Between 1745 and 1747 he served as the first board secretary, as well as a trustee, of the Salop Infirmary in Shrewsbury. He was buried in Shrewsbury in the churchyard of old St Chad's Church.

==Work==
He exerted great influence both among dissenting ministers and among clergy of the established church. He was deeply read in Puritan divinity, and adopted Sabellian doctrines on the Trinity. Old-fashioned in most of his views, he disliked the tendencies alike of the Methodists and other revivalists and of the rationalizing dissenters, yet he had a good word for Joseph Priestley and Theophilus Lindsey.

==Writings==
Among his numerous works which include sermons, discourses and essays are Memoirs of Doddridge (published 1766), Letters to Dissenting Ministers (ed by S. Palmer, 2 vols., 1806), and Practical Works (2 vols., with letters and memoir, 1842). He was also involved in editing the unpublished works of Philip Doddridge after he died in 1751. He was encouraged in this work by his widow, Mercy Doddridge.

==Theology==
In an 1887 publication of the Sword and the Trowel (the magazine of Charles Spurgeon), a columnist accused Orton of Socinianism: "The Rev. Job Orton, one of Dr. Doddridge’s students, and for a short time an assistant tutor with him at Northampton, was the minister of the united congregation of Presbyterians and Independents, meeting at High Street, Shrewsbury, from 1741 to 1765. He was not considered fully orthodox, though many of his sentiments were sound and good.
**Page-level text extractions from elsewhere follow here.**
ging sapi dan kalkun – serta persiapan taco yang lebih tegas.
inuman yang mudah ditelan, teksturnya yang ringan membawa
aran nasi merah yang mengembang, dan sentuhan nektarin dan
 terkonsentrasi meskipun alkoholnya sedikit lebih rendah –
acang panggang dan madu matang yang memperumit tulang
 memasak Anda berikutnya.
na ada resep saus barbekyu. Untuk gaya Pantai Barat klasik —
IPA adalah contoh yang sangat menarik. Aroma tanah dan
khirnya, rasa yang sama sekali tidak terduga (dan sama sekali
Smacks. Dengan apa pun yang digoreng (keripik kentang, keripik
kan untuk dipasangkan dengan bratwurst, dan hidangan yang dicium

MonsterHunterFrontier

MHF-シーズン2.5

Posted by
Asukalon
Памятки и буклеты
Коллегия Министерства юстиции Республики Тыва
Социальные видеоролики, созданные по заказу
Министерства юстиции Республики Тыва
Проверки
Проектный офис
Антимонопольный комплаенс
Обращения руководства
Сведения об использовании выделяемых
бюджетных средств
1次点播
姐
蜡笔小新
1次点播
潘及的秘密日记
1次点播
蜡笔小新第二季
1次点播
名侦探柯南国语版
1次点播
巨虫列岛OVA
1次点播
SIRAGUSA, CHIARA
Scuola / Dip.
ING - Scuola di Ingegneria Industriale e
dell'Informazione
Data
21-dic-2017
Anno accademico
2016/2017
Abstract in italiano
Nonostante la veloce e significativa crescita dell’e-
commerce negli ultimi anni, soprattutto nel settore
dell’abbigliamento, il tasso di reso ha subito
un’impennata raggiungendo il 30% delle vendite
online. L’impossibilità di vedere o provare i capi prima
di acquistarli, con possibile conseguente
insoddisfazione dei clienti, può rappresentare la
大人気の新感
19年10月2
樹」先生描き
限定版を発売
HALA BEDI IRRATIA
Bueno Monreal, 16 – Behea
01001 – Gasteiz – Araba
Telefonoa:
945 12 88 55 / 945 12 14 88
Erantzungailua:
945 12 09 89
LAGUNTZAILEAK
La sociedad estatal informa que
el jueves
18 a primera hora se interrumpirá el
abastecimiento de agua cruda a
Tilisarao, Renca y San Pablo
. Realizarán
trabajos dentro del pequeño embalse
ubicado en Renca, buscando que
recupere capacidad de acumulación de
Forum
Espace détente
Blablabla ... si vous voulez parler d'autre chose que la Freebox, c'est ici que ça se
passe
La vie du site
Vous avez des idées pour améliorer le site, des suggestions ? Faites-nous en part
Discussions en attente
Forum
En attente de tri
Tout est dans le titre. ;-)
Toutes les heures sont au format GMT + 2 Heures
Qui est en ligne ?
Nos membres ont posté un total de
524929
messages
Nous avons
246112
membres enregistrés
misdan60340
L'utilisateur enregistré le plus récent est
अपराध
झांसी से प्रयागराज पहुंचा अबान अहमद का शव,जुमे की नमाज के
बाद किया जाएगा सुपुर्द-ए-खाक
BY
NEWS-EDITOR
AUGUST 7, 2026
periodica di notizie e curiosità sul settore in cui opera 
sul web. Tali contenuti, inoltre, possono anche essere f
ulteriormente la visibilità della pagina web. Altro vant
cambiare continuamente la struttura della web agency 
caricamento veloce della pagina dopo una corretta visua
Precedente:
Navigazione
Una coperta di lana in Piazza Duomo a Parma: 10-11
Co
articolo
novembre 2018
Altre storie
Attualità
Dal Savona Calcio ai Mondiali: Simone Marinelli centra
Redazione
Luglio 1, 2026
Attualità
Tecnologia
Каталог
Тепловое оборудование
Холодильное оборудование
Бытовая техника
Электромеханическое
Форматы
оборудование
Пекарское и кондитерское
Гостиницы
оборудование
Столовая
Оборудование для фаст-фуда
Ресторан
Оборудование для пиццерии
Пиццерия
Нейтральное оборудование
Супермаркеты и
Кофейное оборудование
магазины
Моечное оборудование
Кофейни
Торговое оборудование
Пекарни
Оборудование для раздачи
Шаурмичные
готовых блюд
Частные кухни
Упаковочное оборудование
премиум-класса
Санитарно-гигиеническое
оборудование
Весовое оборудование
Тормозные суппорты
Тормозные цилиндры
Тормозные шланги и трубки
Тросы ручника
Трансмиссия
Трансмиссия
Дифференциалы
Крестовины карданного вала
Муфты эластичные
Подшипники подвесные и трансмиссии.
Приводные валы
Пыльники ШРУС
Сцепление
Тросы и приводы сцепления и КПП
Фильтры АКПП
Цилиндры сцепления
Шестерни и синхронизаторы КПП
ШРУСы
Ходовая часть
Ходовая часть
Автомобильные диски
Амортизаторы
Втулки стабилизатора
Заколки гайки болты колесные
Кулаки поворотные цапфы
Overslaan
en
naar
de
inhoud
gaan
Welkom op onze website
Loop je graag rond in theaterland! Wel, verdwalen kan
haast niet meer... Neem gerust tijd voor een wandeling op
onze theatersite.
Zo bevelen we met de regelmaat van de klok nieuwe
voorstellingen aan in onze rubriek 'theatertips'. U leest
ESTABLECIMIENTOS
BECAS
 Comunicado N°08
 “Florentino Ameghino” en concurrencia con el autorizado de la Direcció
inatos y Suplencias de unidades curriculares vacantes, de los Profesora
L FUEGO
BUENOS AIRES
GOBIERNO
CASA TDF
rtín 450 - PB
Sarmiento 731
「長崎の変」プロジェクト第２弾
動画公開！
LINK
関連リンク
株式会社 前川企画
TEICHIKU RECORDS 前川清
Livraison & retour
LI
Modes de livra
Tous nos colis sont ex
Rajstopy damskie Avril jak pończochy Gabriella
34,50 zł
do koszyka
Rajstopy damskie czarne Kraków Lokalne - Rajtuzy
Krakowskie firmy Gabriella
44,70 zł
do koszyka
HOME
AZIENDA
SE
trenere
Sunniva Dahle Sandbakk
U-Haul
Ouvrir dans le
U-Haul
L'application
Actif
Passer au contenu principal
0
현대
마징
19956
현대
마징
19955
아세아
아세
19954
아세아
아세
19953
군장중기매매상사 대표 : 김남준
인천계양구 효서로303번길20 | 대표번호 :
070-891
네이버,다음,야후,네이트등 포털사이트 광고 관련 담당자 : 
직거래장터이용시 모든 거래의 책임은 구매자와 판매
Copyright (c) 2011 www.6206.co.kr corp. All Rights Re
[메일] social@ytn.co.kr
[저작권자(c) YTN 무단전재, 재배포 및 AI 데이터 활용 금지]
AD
Many of his hearers suspected him of heresy concerning the Godhead of Christ, and when, in preaching those expositions of the Bible, which were afterwards published in six volumes, he came to Isaiah 9:6, “Unto us a son is born,” […] and they were listening with breathless attention as to what he would say on that part, “The mighty God,” they were sadly disappointed when he passed the glorious declaration over by saying, “The mighty God. The meaning of this I cannot tell; and how should I, when his name is called Wonderful?” It need be no matter of surprise that his successor at High Street was a Socinian, and that the orthodox part of his congregation founded the Independent church at Swan Hill, which retains, in all essential things, its primitive soundness.”